MFM : Oui. J’ai été formaté à dire qu’il faut souffrir en silence. Ce n’est plus tabou. Il y a une formation de base, de la formation continue, des groupes de paroles (les gens ne s’y précipitent pas), des staffs pour les choix éthiques. On en fait trop ou pas assez.
Q : que pensez vous des fermetures d’hôpitaux car pas assez d’actes ?
MFM : En ce qui me concerne je préfère confier ma hanche à un chirurgien expérimenté !
X : Il faut savoir que les hôpitaux manquent de « lits d’aval » pour les soins de suites. Ces hôpitaux en difficultés peuvent s’y reconvertir. Exemple l’hôpital de Pézenas s’est réorganisé avec une coordination publique/privé.
X : j’accompagne des malades. La qualité du personnel soignant induit la qualité de vie et crée une ambiance formidable. Est-ce dû au chef de service ? Au cadre infirmier ?

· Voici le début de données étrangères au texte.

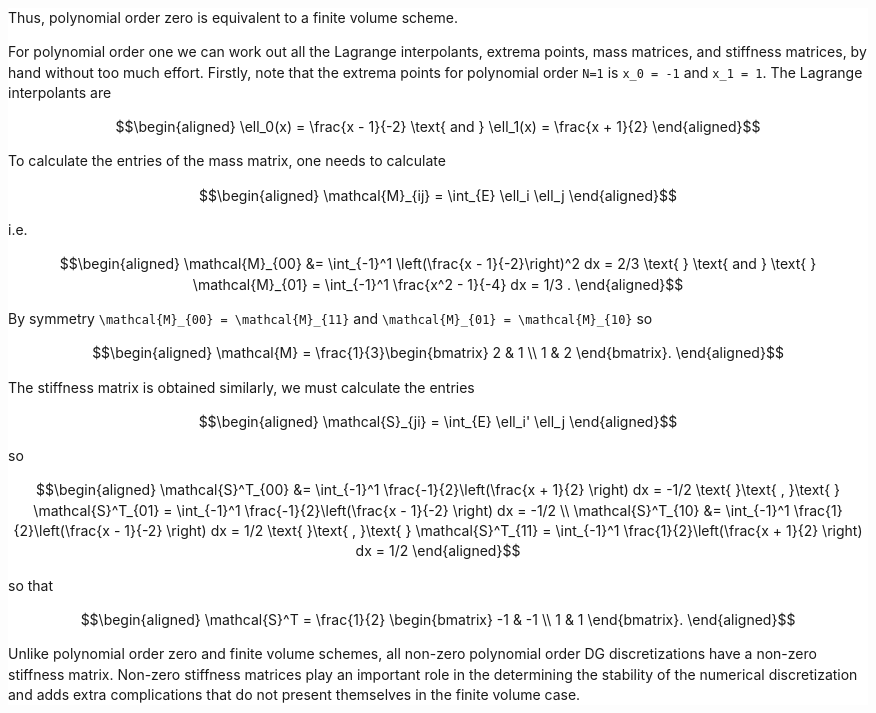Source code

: Thus, polynomial order zero is equivalent to a finite volume scheme.

For polynomial order one we can work out all the Lagrange interpolants, extrema points, mass matrices, and stiffness matrices, by hand without too much effort. Firstly, note that the extrema points for polynomial order ``N=1`` is ``x_0 = -1`` and ``x_1 = 1``. The Lagrange interpolants are
```math
\begin{aligned}
    \ell_0(x) = \frac{x - 1}{-2} \text{ and } \ell_1(x) = \frac{x + 1}{2}
\end{aligned}
```
To calculate the entries of the mass matrix, one needs to calculate
```math
\begin{aligned}
    \mathcal{M}_{ij} = \int_{E} \ell_i \ell_j
\end{aligned}
```
i.e.
```math
\begin{aligned}
    \mathcal{M}_{00} &= \int_{-1}^1 \left(\frac{x - 1}{-2}\right)^2 dx = 2/3
    \text{ } \text{ and } \text{ }
    \mathcal{M}_{01} = \int_{-1}^1 \frac{x^2 - 1}{-4} dx = 1/3 .
\end{aligned}
```
By symmetry ``\mathcal{M}_{00} = \mathcal{M}_{11}`` and ``\mathcal{M}_{01} = \mathcal{M}_{10}`` so
```math
\begin{aligned}
    \mathcal{M} =
    \frac{1}{3}\begin{bmatrix}
    2 & 1 \\
    1 & 2
    \end{bmatrix}.
\end{aligned}
```
The stiffness matrix is obtained similarly, we must calculate the entries
```math
\begin{aligned}
    \mathcal{S}_{ji} = \int_{E} \ell_i' \ell_j
\end{aligned}
```
so
```math
\begin{aligned}
    \mathcal{S}^T_{00}  &= \int_{-1}^1 \frac{-1}{2}\left(\frac{x + 1}{2} \right) dx = -1/2
    \text{ }\text{ , }\text{ }
    \mathcal{S}^T_{01}  = \int_{-1}^1 \frac{-1}{2}\left(\frac{x - 1}{-2} \right) dx = -1/2
    \\
    \mathcal{S}^T_{10}  &= \int_{-1}^1 \frac{1}{2}\left(\frac{x - 1}{-2} \right) dx = 1/2
    \text{ }\text{ , }\text{ }
    \mathcal{S}^T_{11}  = \int_{-1}^1 \frac{1}{2}\left(\frac{x + 1}{2} \right) dx = 1/2
\end{aligned}
```
so that
```math
\begin{aligned}
    \mathcal{S}^T = \frac{1}{2} \begin{bmatrix}
        -1 & -1 \\
        1 & 1
    \end{bmatrix}.
\end{aligned}
```
Unlike polynomial order zero and finite volume schemes, all non-zero polynomial order DG discretizations have a non-zero stiffness matrix. Non-zero stiffness matrices play an important role in the determining the stability of the numerical discretization and adds extra complications that do not present themselves in the finite volume case.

MFM : le cadre infirmier doit dynamiser, porter…Le chef de service est souvent accaparé par les étudiants, la recherche, l’administration…mais la collaboration entre eux est indispensable
X : il avait été question d’adjoindre au chef de service un administrateur.
MFM : on a créé des pôles énormes avec un médecin chef de pôle assisté d’un gestionnaire administratif et d’un cadre de santé. Cela a diminué les intermédiaires: ça marche plus vite. Mais la partie paperasse reste très lourde : pour ¼ heure de consultation il y a ¼ heure d’administration.
MS : gros efforts de relationnel du personnel : malgré la pression il y a des gestes d’accompagnement, de solidarité, de gentillesse.
J : Cette souffrance remonte à 10 ans environ. Ce mal est il connu des responsables politiques ?
MFM : ils en sont informés par les syndicats. Ils s’en foutent ! Ils ont leur politique.
De nos jours on ne peut partir à la retraite sans avoir soldé ses RTT (autrefois on pouvait se les faire payer en heures supplémentaires). Or, à cause du manque de personnel je ne peux donner ces temps de récupération, de même que les congés annuels. C’est là tout le paradoxe! Je suis fautive mais je n’ai pas les moyens d’appliquer la loi !
X : Devant la constatation d’un chiffre élevé de fautes, erreurs, accidents dans les hôpitaux par la faute du personnel on va ajouter un administrateur contrôleur !! Est-ce une solution ?
MFM : c’est horrible de devenir potentiellement dangereux !
Q : Existe-t-il une association des victimes d’actes médicaux ?
MFM : Il y a des médiateurs entre les familles qui voudraient porter plainte et l’institution. Les plaintes des patients sont traitées. Les outils de la traçabilité permettent de répondre. Mais on se dirige vers un système où les gens deviennent de plus en plus procéduriers !
J : L’hôpital s’est réformé : on est mieux soigné. Il faudrait plus de considération de la nation, des députés par exemple pour les personnels soignants. Serions nous prêts à payer plus pour qu’il y ait plus de personnel ?
MFM : chaque administrateur a ses projets. Ils sont centrés sur leur ego.
J : J’ai une fille en Allemagne. Les RV sont donnés selon votre type d’inscription à la sécurité sociale. Pour un salaire faible vous dépendez d’une prise en charge contingentée, avec des RV souvent très éloignées et des remboursements faibles !
Q : Y a-t-il des bénévoles ?
MFM : oui, il y en a. Mais ils ne sont pas là pour aider les soignants. Ça ne soulage pas le personnel.
Q : aux prochaines élections ne faudrait il pas poser des questions aux candidats ?
     ???
X : nous avons une médecine à 2 vitesses. Voyez les mutuelles : plus vous payez plus un parcours vous est proposé par des professionnels compétents. L’assurance dépendance est en cours.
X : Grande dette nationale ! Où faire des économies ? Cela demande de faire des choix politiques, de ne pas dépenser plus qu’on a.
MFM : Si au moins nous avions les effectifs qui sont sur les papiers !!!